### REQUIRED WORK
Reproduce, without any change, the lines from the one containing "genus: Dipelta" through the one containing "family: Solanaceae", both included.

[Data entries]
::::::

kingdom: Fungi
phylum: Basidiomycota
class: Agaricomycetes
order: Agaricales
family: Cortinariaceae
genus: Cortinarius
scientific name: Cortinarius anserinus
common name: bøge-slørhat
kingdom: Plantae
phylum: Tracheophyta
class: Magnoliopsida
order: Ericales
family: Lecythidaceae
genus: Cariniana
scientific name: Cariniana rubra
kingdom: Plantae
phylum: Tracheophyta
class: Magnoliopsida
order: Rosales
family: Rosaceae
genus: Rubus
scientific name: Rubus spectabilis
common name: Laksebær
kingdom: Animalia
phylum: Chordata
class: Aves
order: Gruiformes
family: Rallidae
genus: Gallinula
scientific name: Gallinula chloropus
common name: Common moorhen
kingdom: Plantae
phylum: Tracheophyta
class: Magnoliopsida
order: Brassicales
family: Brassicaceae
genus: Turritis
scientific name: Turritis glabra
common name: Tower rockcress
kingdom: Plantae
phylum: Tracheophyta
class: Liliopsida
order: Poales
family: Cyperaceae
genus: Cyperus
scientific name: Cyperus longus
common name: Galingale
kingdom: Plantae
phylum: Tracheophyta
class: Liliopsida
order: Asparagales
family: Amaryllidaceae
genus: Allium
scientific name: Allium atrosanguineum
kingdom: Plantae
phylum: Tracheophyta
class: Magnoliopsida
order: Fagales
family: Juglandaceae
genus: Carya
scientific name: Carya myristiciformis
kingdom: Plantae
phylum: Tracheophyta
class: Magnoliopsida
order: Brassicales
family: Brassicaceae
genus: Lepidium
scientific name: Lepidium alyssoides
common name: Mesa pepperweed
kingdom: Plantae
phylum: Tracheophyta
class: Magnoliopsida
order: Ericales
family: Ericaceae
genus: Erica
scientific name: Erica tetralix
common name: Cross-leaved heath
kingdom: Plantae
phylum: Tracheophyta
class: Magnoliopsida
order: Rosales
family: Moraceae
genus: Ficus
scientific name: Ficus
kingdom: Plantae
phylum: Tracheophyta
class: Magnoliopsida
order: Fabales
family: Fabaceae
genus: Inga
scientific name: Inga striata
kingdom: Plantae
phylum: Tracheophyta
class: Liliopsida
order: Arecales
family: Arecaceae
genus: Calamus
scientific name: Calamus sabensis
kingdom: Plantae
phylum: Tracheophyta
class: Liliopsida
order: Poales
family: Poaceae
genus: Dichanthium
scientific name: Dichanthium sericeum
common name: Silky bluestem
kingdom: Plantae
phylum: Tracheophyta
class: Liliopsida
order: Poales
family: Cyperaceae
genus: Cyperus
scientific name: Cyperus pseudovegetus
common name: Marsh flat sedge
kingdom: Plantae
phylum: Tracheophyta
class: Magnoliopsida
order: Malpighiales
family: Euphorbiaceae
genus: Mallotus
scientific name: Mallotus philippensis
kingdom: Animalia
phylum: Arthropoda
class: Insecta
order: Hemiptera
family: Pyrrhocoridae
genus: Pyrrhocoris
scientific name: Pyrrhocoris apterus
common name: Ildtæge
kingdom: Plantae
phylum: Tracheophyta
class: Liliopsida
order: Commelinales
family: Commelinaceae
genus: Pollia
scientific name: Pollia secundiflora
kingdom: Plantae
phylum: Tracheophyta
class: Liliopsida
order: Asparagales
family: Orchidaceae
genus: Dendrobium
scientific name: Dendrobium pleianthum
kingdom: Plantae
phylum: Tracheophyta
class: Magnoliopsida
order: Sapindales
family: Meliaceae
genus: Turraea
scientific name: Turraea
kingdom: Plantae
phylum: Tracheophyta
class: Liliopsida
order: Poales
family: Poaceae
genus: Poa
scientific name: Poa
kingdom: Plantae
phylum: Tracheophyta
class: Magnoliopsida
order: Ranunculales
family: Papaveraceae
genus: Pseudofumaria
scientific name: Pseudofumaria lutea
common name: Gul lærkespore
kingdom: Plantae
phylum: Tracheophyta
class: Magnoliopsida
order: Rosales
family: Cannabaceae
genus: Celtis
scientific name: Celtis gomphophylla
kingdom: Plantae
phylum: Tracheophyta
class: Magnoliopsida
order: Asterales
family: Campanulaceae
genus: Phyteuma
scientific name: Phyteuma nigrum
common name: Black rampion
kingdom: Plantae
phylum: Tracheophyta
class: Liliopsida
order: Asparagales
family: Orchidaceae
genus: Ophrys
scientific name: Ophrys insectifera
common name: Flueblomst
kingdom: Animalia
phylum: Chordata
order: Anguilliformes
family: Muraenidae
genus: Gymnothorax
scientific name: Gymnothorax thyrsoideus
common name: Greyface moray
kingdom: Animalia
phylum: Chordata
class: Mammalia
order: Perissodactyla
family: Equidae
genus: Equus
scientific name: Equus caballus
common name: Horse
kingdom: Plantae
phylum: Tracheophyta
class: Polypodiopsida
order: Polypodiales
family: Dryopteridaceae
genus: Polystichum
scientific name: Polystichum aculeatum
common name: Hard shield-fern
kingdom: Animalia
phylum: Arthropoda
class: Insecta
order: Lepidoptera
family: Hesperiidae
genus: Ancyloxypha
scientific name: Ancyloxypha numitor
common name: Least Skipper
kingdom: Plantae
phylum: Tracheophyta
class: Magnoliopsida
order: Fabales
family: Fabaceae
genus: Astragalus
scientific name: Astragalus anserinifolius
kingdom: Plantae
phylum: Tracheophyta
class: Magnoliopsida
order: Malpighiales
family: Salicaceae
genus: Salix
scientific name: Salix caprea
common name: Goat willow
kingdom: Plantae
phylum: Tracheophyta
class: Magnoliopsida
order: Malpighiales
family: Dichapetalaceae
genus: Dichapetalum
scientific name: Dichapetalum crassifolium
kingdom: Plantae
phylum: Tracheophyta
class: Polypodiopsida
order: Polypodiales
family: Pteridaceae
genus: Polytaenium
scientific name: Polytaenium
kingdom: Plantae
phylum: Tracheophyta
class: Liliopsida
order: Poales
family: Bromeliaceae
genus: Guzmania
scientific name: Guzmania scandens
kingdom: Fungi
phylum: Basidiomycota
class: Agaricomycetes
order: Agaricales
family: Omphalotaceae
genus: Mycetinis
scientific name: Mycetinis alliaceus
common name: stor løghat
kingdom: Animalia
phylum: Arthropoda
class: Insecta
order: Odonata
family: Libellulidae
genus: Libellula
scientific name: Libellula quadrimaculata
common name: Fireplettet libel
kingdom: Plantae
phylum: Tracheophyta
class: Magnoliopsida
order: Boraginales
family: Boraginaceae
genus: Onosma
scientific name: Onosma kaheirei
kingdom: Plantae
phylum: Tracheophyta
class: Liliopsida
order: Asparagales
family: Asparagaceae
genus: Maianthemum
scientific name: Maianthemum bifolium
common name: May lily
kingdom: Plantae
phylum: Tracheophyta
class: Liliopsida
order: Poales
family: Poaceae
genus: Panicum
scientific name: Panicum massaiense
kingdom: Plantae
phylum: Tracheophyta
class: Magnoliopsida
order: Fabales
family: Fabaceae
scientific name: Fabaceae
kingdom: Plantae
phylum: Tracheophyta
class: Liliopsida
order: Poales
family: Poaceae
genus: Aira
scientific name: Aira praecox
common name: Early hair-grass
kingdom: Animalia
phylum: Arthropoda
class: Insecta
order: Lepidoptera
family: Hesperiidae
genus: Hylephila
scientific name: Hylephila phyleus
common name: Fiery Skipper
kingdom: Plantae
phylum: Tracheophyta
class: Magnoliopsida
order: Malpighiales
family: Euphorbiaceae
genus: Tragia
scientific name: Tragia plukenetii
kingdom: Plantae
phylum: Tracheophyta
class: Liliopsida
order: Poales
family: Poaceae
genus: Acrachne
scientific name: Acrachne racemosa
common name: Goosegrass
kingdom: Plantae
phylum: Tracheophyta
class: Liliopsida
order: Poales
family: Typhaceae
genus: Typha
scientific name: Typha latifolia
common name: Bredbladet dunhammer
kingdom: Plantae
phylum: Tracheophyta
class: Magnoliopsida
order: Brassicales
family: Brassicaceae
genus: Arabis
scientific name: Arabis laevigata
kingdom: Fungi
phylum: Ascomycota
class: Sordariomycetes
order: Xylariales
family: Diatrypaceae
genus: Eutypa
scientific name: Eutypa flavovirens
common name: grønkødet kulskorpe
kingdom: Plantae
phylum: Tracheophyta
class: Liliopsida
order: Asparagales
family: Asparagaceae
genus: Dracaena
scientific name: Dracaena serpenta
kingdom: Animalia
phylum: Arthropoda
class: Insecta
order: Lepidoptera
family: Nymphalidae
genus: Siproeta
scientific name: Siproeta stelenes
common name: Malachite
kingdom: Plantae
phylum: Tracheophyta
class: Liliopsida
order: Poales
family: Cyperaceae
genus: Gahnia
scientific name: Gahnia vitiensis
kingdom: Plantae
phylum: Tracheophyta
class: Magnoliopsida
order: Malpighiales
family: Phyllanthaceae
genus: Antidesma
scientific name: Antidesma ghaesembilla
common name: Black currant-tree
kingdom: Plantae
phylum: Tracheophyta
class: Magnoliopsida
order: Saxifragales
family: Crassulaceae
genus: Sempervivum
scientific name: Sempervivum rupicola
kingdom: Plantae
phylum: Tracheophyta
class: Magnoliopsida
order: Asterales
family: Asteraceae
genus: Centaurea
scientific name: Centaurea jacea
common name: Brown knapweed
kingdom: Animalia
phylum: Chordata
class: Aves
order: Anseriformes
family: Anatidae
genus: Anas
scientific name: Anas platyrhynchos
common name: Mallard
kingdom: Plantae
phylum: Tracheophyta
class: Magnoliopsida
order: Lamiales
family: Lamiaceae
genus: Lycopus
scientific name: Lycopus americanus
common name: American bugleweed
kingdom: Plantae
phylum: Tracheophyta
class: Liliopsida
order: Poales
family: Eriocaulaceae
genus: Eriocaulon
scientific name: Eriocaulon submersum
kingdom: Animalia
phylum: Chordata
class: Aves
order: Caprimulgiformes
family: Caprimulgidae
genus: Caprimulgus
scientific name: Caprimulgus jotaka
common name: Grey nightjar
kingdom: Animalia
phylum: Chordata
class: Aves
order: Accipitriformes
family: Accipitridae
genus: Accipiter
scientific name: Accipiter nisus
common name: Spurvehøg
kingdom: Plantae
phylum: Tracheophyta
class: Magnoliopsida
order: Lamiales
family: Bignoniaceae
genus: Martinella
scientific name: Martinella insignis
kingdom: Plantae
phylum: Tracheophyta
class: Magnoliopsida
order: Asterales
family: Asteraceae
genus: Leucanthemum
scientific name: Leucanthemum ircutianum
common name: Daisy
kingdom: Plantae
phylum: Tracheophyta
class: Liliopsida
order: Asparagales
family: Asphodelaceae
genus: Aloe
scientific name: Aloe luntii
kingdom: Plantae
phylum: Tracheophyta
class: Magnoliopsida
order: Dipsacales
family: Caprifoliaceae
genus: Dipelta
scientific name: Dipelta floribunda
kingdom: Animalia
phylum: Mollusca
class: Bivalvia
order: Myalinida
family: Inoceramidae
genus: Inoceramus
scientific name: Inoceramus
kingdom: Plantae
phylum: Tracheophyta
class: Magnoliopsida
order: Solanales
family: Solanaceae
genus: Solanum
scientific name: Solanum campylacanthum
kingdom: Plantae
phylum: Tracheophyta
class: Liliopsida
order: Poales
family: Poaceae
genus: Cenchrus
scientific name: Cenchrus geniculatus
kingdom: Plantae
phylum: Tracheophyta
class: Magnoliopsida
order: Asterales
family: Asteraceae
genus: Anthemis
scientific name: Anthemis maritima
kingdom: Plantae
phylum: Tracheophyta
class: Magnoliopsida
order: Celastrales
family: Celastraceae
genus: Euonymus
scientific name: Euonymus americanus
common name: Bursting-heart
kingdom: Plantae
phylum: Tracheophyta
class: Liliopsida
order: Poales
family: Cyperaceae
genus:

::::::

### IN RESPONSE
genus: Dipelta
scientific name: Dipelta floribunda
kingdom: Animalia
phylum: Mollusca
class: Bivalvia
order: Myalinida
family: Inoceramidae
genus: Inoceramus
scientific name: Inoceramus
kingdom: Plantae
phylum: Tracheophyta
class: Magnoliopsida
order: Solanales
family: Solanaceae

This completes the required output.